Het CKmar blijft investeren in de kwaliteit van leiderschap en heeft structurele voorzieningen getroffen om de kwaliteit hiervan te waarborgen. Zo zijn bijvoorbeeld bevoegdheden en verantwoordelijkheden lager in de organisatie belegd en wordt hieraan in de organisatie voortdurend aandacht besteed.

Personeel en organisatie

Het CKmar heeft een nieuw loopbaanbeleid ontwikkeld. Dit wordt in een pilot voor heel Defensie getoetst. De rollen in het sturingsconcept ten aanzien van P&O zijn verduidelijkt. De kwaliteit van het P&O-beheer heeft voordurend de aandacht. Naast het sturen en fysiek vullen van de organisatie heeft de mens achter de getallen nadrukkelijk de aandacht.

Flexibiliteit en Generalisme

Een flexibele inzet in combinatie met een brede inzetbaarheid draagt bij aan een positieve werkbeleving en verbetert de resultaten van de werkzaamheden. Het CKmar heeft hiertoe verscheidene maatregelen genomen. Zo worden steeds meer generalistische teams ingezet waarin ervaren medewerkers van uiteenlopende disciplines elkaar ondersteunen. Voorts hebben brigades met een relatief eenzijdig werkaanbod afspraken gemaakt over het onderhouden van de basisvaardigheden door de medewerkers. De medewerkers ervaren generalisme over het algemeen als een verrijking van de taakuitvoering.

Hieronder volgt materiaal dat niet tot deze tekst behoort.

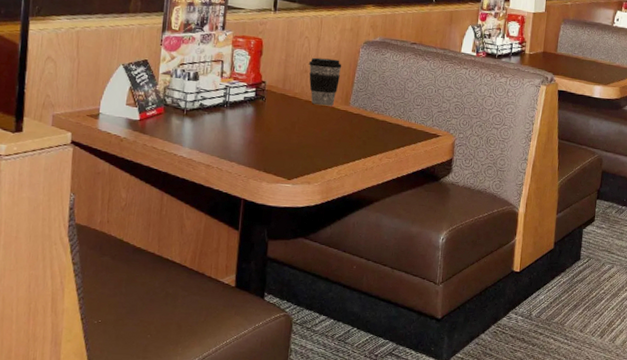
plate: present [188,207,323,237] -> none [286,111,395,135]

Interne en Externe aansturing

De aansturing is verbeterd door het opnieuw beleggen van taken. De rol van de districtscommandant als integraal verantwoordelijke wordt daarbij zoveel mogelijk gerespecteerd en ingevuld. De commissie signaleert dat door de gezagsdragers nog steeds onvoldoende invloed uitgeoefend wordt op de prioriteitstelling van het CKmar. Indien de beschikbare capaciteit onvoldoende is om alle gewenste veiligheidsdiensten te bemannen, dient het gezag uitdrukkelijk prioriteiten en posterioriteiten te benoemen. Hierover wordt met de gezagsdragers nog in overleg getreden.

Schiphol

De problemen bij de personele vulling van de Brigade Grensbewaking van het district Schiphol zijn opgelost. Een van de belangrijkste resultaten is dat generalisme op Schiphol vorm heeft gekregen. Het vastleggen van de vaardigheden gekoppeld aan werkzaamheden heeft een positieve invloed op de werkbeleving van de medewerkers. Door onder andere de invoering van generalisme is de uitwisselbaarheid van personeel uit de verschillende brigades vergroot. Hiermee heeft het district Schiphol zelf de piekbelastingen opgelost.

Ontwikkelagenda.

Het Beleidsplan Kmar 2010 en het rapport «Doorpakken richting 2010» zijn inmiddels opgevolgd door een ontwikkelagenda. Deze ontwikkelagenda geldt als basis om de geleidelijke en constante ontwikkeling van verdere verbeteringen te bewerkstelligen.